Stiletto – sometimes stepping back from antibiotics is the right solution
Anonymous
“Nothing worked… The pain continued to ramp up, and the infection lingered…but this time it was different. It didn’t have sharp edges, this time it ballooned out and pressed on me.”
RL, 25, PhD student, London, telling her story of an antibiotic resistant infection. An actor reads RL’s words.
This is the story of a healthy, young woman who developed an antibiotic resistant infection after someone stood on her toe while dancing at a club. A stiletto heel pierced and broke her toenail.
After months of procedures by doctors and podiatrists, as well as multiple different antibiotics, the infection continued to worsen.
“The wound was black, oozing green pus. The lab found many pathogenic microbes in the nail, including MRSA – an antibiotic- resistant form of the common bacteria Staphylococcus aureus.”
But as the infection worsened, RL sank into depression and loneliness. “The black colour had crept from my foot into my thoughts, and I could no longer see beyond them. I quit my PhD, and left London. I had sunk as low as I could go.”

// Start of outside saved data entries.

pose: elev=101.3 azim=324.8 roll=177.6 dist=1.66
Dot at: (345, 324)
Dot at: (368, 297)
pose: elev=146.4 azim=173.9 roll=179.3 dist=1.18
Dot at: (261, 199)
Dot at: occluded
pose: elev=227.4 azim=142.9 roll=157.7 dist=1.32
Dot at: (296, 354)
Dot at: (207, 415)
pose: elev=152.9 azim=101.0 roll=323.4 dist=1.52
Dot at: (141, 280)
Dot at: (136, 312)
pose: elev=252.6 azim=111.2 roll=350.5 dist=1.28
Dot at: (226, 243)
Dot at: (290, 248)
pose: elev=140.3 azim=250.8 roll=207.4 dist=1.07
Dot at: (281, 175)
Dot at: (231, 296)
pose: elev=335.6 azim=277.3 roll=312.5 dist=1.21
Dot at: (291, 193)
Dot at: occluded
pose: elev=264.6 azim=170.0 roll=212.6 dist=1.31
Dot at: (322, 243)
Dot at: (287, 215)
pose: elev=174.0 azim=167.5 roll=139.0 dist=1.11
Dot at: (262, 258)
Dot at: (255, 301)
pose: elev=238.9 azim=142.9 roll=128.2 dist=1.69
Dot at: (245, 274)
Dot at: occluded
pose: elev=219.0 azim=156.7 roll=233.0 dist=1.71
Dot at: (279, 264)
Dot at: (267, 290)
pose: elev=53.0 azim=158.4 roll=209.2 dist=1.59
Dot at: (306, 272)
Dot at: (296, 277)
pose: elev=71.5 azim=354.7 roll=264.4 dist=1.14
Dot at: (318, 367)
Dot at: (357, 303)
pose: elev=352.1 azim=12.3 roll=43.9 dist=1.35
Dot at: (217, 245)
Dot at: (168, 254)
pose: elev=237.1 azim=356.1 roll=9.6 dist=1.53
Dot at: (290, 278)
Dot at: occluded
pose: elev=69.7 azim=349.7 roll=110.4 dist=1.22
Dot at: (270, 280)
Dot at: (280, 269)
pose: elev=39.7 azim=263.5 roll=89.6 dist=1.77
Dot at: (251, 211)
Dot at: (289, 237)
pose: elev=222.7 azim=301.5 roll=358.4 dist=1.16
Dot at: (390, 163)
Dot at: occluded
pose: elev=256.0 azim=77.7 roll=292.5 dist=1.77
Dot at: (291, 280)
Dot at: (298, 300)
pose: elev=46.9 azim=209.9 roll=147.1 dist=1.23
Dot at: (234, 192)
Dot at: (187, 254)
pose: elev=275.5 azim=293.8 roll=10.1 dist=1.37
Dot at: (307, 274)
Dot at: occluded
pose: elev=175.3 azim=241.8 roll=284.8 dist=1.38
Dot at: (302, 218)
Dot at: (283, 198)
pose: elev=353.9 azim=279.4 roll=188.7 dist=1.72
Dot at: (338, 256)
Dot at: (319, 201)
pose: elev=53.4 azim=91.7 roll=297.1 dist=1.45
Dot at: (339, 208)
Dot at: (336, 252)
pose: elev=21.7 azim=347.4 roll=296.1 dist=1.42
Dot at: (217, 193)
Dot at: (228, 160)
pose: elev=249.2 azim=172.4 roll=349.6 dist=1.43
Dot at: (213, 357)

In the end, after 18 months of drug resistant infection, pain and declining mental health, RL saw a young doctor who advised stopping the antibiotics and changing the cleaning regimen. Within two weeks, her toe was better.
RL was healthy, strong and young, and yet an antibiotic resistant infection reduced her to physical and mental collapse. Don’t underestimate the devastation drug resistant bacteria can cause anyone at any time of their life.